Öyküleriniz, birilerine ya da bir şeylere geç kalmış, “yarım”da var olmuş, eksik kalmış ve hüzünle sarmalanmış duyguları ya da durumları anlatıyor. Sizce, modern insanın en büyük trajedisi, bu tamamlanamama hali midir?

Reyimi hüzne yahut sevince; tarafgir, yorum duyguya değil de gerçeğe basardım. Gerçeğin somut varlığından yara almayı, yarayı kaşımayı, devam edebilmeyi önemsiyorum. Modern insanın ilkelliği beni pek ilgilendirmiyor. Şehirdeyim, bir büyükşehirde; rolümü icra edip zamanı geldiğinde, umarım zamanın geldiğini anlayabilirim, beni beklemeyen, varlığımdan dahi haberi olmayan türlü bitkilerin, hayvanların yanına dönmek istiyorum.

Öykülerinizdeki türsel geçişlerin ve sanatsal harmanlamanın yeni bir dil ve biçim ortaya çıkardığı düşünülebilir. Resme ve şiire “karışan” anlatı, deneysel bir metne ulaşmanızı kolaylaştırıyor. Bu biçimsel tercihin sebebi nedir?

Anlatılmayan/yazılmayan hikâye yoktur. Herkes biraz da gösterme gücünü sınıyor. Ben de “başka bir şey” arıyorum. Gazetelerin ilan sayfalarına bakın, orada da hikâyeler var, yan-masa hikâyeleri var, yeter ki kulağınız olsun, yanlış okumalardan şiire varılır daha çok, ama gözün o yanlışa vardığı bir bilinçaltı var, onun da hikâyesi deşilebilir.

Biçim sadece bazı eklentiler, boşluklar ya da sekmeler değil. Kitap bütünlüğünü mimari bir yapı gibi düşünmek gerekiyor. Sona ermişlik, haz değil, vaat eden metinler de olmalı. Hatta güzel-estetik toplam bozulabilmeli de.

'HER ÖLÜ GİBİ, YAŞIYOR'

Kitabınızın kapağında yer alan, ölü olduğunu tahmin ettiğimiz kuşa, bu kitabın yazarı olarak bir paragraflık bir mektup yazacak olsanız ne yazardınız?

Bence o ölmedi, fotoğrafı bize kalmış her ölü gibi yaşıyor, iki boyutlu sadece.

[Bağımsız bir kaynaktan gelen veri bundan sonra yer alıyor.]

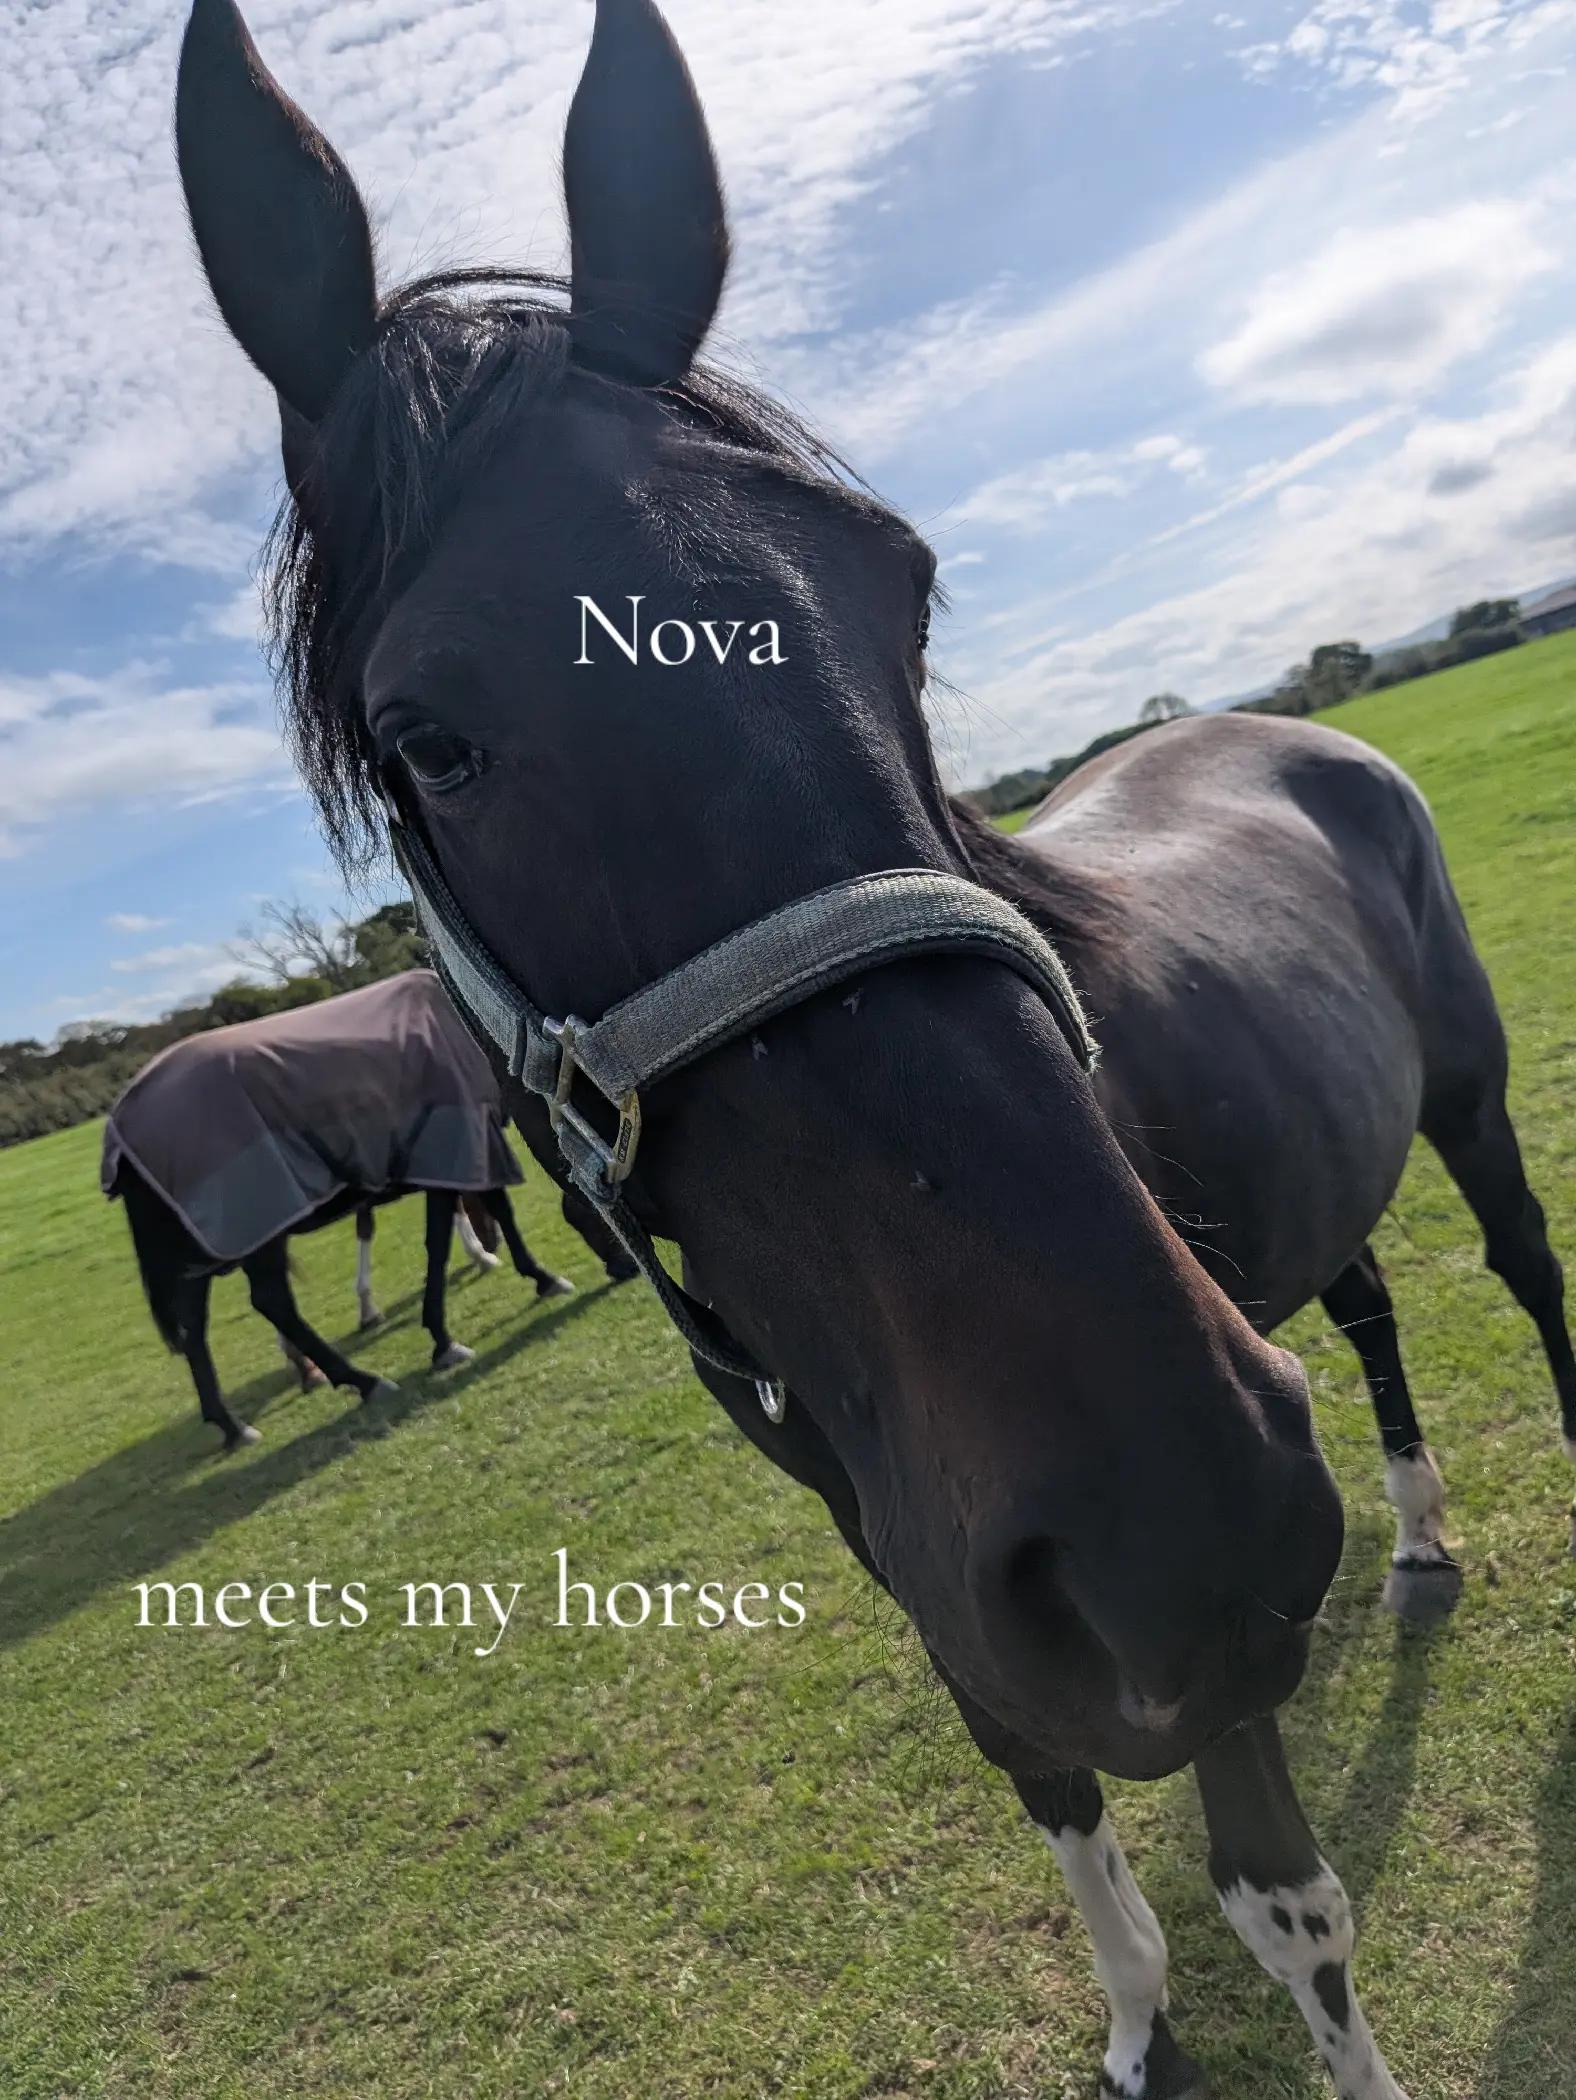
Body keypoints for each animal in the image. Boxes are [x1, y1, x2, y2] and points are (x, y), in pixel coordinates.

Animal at [103, 970, 581, 1450]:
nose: (489, 1246)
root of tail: (123, 1127)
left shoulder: (461, 1149)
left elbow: (488, 1212)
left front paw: (531, 1278)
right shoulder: (459, 1146)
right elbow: (446, 1242)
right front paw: (448, 1336)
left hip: (204, 1252)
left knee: (195, 1330)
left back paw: (234, 1425)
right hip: (256, 1232)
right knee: (272, 1302)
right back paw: (360, 1380)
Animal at [172, 1, 1574, 2091]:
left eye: (901, 600)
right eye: (427, 739)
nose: (1177, 1509)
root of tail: (1294, 730)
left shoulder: (1175, 1590)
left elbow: (1284, 1899)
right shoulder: (927, 1546)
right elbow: (1046, 1783)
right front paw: (1136, 2019)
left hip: (1463, 1121)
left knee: (1526, 1271)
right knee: (1380, 1307)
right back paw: (1408, 1539)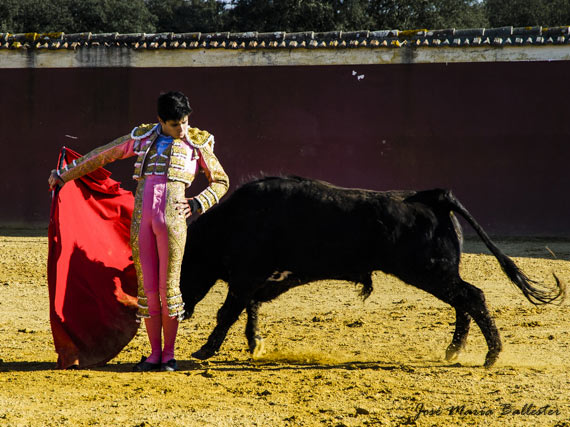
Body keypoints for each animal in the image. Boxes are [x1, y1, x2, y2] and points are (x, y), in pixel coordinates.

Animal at [180, 176, 560, 368]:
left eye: (182, 266)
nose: (179, 310)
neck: (232, 223)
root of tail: (432, 196)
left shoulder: (248, 274)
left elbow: (229, 310)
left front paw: (204, 351)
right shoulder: (262, 277)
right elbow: (251, 305)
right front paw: (254, 342)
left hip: (428, 271)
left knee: (472, 296)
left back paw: (491, 355)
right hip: (437, 273)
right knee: (463, 301)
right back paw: (455, 350)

Günleriniz nasıl geçiyor? Hazırladığınız yeni bir çalışma var mı?

1 yıldır İstanbul’dayım, güzel görüntüyü ve kaosu izliyorum, düzeltmenlik yapıyorum. Tamamlanmış bir şiir dosyam var, bazı yeni öyküler var, novella olacağını umduğum girizgâhım. Bir de becerebilirsem türkü yazmak istiyorum, iki dizesi tamam.